Island Air doesn’t pay ex-workers’ health care

HONOLULU (AP) — Island Air promised employees it would continue to pay for their health insurance until the end of November, but failed to do so, according to court records.

The airline, which ceased operations Nov. 10, did not pay for its 423 former employees’ November health care, leaving some without coverage.

Island Air attorney Ted Pettit filed a letter Monday in federal Bankruptcy Court that said when the company closed, it owed more than $192,000 collectively to Hawaii Medical Assurance Association, Kaiser Permanente Hawaii and Hawaii Dental Service.

The airline’s abrupt closure also could squash ex-employees’ chances at a federal program that allows former workers to continue health coverage at group rates for up to 18 months.

The former employees lost their eligibility for the program because the company laid off all its employees and no longer exists. Consequently, there is no group health insurance rate.

Wrecked fishing boat off Waikiki to be sunk

HONOLULU (AP) — A commercial fishing vessel carrying foreign workers that ran aground and later burned and leaked fuel just off the beaches of Waikiki is being towed out to sea where it will be sunk by salvage workers.

After being filled with foam and water to regain buoyancy, the 79-foot Pacific Paradise was connected to a tugboat to be hauled off the reef Wednesday.

A salvage crew was able to move it about 200 feet until the derelict vessel got stuck in a shallow, sandy area.

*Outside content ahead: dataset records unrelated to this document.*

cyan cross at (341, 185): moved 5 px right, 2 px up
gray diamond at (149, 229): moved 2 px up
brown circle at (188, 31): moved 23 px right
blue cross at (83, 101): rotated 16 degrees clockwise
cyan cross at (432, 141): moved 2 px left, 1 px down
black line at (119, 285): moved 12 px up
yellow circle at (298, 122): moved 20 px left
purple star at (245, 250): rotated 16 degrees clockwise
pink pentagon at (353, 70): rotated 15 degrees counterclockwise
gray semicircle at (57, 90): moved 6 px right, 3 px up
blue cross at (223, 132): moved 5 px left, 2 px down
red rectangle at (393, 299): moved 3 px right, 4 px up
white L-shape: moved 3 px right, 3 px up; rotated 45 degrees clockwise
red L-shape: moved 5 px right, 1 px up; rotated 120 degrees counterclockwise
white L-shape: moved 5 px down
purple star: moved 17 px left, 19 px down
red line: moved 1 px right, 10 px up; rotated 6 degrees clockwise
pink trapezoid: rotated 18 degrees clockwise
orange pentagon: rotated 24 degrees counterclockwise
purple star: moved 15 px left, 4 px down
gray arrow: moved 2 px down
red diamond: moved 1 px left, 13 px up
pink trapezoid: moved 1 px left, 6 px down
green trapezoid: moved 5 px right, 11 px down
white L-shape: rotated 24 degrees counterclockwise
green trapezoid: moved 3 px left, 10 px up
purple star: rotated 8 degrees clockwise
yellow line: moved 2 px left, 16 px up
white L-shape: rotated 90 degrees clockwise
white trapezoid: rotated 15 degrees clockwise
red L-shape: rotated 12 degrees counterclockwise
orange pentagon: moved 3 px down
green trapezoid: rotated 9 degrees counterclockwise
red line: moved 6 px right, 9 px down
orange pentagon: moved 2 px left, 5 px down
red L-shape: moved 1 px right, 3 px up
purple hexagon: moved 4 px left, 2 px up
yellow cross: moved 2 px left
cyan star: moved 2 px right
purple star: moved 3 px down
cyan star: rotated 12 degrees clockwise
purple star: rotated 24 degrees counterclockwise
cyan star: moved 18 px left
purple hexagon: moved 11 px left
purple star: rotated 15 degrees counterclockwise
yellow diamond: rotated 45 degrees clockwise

U.S. Coast Guard spokeswoman Sara Muir said salvagers will use this morning’s high tide to pull the boat out to sea, where it will be sunk at an EPA-approved site.

The vessel — based in Honolulu and used to catch tuna in the Pacific — smashed into the reef just before midnight Oct. 10 in about 6 feet of water a few hundred yards offshore.

Days later, it caught fire, causing extensive damage that slowed its removal and sent debris, fuel and oil into the ocean.